Love And Conflict
To be human is to love. We love our parents, whether we want to or not. We love our children if we have them. We love our friends, our pets, our cars, our houses, and our hobbies. Everyone has someone or something that they love, probably one of each.
Love brings us joy and pain. Love can be a blessing, or it can be a problem. Usually love is both blessing and problem. With love comes conflict. Humans are never as vulnerable as when they love. We know this and we are afraid. We are afraid to be in relationships and instinctively protect ourselves from being close. We protect ourselves in ways that we do not realize.
There Are Four Major Conflicts That Come With Love And Relationships
1. The struggle over closeness and separateness:
The fear is that if I allow myself to be close to another, I will be engulfed and I run the risk of being abandoned. Engulfment means the loss of the self. Abandonment means death or intolerable levels of anxiety. Again, the struggle is based on the unconscious (and sometimes the conscious) belief that it is not safe to love and be close. Bad things come to those who let their guard down.
Gray grew up with a mother who was fearful and needy. His father traveled for work, and he was left alone with his mother during the week. He was expected to take care of his mother’s emotional needs all week. It took all his time and attention. When his father returned home on the weekends, his mother only had eyes for his father. He felt forgotten by his mother and father.
2. The struggle for emotional resources:
We begin to wonder, “Who will get his/her needs met and who will not? Will one person’s needs destroy the needs of others?” This struggle is played out against the assumption that it is not possible for both parties to get their needs met. There is an internal belief that there are not enough emotional resources to go around. This is especially true for those who come from a family where there were not enough resources, emotional or physical, where the parents were withholding or one member of the family demanded more than their fair share.
Cheryl had a sister who was anorexic. The family was focused on her sister’s life and death struggle with food. Every meal time was a war zone when her sister was encouraged to eat and she resisted . Cheryl was afraid but felt her parents had enough to worry about and did not feel she could ask for help.
3. The struggle for control:
Who will control whom? This is based on the belief that the only way to be safe is to control yourself, others and your environment. Without being in control, the vulnerability of closeness feels like it will be too dangerous.
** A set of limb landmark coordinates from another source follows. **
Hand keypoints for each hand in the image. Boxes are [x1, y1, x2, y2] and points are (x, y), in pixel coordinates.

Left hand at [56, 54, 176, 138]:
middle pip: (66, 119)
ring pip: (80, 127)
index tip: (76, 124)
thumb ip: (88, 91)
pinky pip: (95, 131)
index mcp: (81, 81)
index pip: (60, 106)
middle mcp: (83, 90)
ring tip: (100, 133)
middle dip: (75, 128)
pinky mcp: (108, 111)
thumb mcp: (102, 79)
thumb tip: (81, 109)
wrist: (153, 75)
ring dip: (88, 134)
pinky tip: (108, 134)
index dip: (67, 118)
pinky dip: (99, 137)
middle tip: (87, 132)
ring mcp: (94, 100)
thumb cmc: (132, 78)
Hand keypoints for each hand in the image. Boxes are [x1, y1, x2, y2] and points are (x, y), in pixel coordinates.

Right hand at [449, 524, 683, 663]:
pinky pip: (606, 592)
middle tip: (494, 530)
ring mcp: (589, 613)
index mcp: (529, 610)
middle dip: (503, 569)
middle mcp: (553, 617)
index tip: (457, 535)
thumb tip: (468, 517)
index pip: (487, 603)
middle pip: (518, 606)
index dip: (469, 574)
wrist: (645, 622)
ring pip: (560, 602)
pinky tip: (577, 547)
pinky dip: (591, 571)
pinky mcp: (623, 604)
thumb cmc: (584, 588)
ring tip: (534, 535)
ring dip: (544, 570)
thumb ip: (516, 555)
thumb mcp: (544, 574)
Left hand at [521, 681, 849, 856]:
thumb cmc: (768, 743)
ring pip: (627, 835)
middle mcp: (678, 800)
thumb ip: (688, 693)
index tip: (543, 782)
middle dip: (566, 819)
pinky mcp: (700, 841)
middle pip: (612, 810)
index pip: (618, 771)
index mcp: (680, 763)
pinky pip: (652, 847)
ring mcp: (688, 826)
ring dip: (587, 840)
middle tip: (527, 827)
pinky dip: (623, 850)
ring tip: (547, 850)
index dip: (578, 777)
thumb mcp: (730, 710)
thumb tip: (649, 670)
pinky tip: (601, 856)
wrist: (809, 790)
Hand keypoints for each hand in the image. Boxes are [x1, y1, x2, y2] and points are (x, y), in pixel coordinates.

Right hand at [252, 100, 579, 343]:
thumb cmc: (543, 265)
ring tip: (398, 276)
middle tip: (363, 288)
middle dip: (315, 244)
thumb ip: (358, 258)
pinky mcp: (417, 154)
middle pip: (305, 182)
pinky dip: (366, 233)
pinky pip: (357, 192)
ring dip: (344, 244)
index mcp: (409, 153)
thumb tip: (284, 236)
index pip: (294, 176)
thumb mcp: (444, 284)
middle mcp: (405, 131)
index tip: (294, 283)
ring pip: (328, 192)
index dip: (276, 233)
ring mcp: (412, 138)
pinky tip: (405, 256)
When you love someone, it does not feel like you are in control.
Jackie and Don had been dating about six months when she began to feel angry, resentful and hurt. Don was constantly late, usually 10 minutes or less. As the months moved on, that began to stretch from 10 minutes to as much as 30 minutes. His lateness began to wear on her. He had several reasons; anxiety that he had forgotten to lock a door or he forgot something. What felt like reasons in the beginning began to feel like excuses. She was feeling controlled and unimportant.
What she did not realize was that the opposite was true: the more Don cared about her, the later he became. It was his unconscious way of trying to make himself feel safe.
4. The Struggle to not lose your love object:
The fear of loss may be the greatest fear of all. A young mother told me that she was so thrilled when she found out she was pregnant. She had problems conceiving, was told she probably would never have a baby and was afraid her dream would not come true.
After the baby was born and the excitement of the birth and homecoming was over, she became depressed. This was not postpartum depression, it was fear of loss. What she realized was she now had something so valuable in her life – her child – that its loss might destroy her. She was defending herself from the fear of loss by being depressed. The depression stood in the way of her feeling anything else.
What is important is to remember that when the first excitement of a new friendship, a new interest, a new job, a new love begins to fade, there is going to be conflict. This isn’t because something is wrong in the relationship or the experience, but because there is something good. With excitement and love comes fear and vulnerability, the possibility of loss. Our unconscious mind will step in to protect us from loss and pain. When conflict and dissatisfaction begins, remind yourself something good is happening and ask yourself in which of these struggles are you engaged. Identify your fear and find a way to talk about your fear and get your needs met.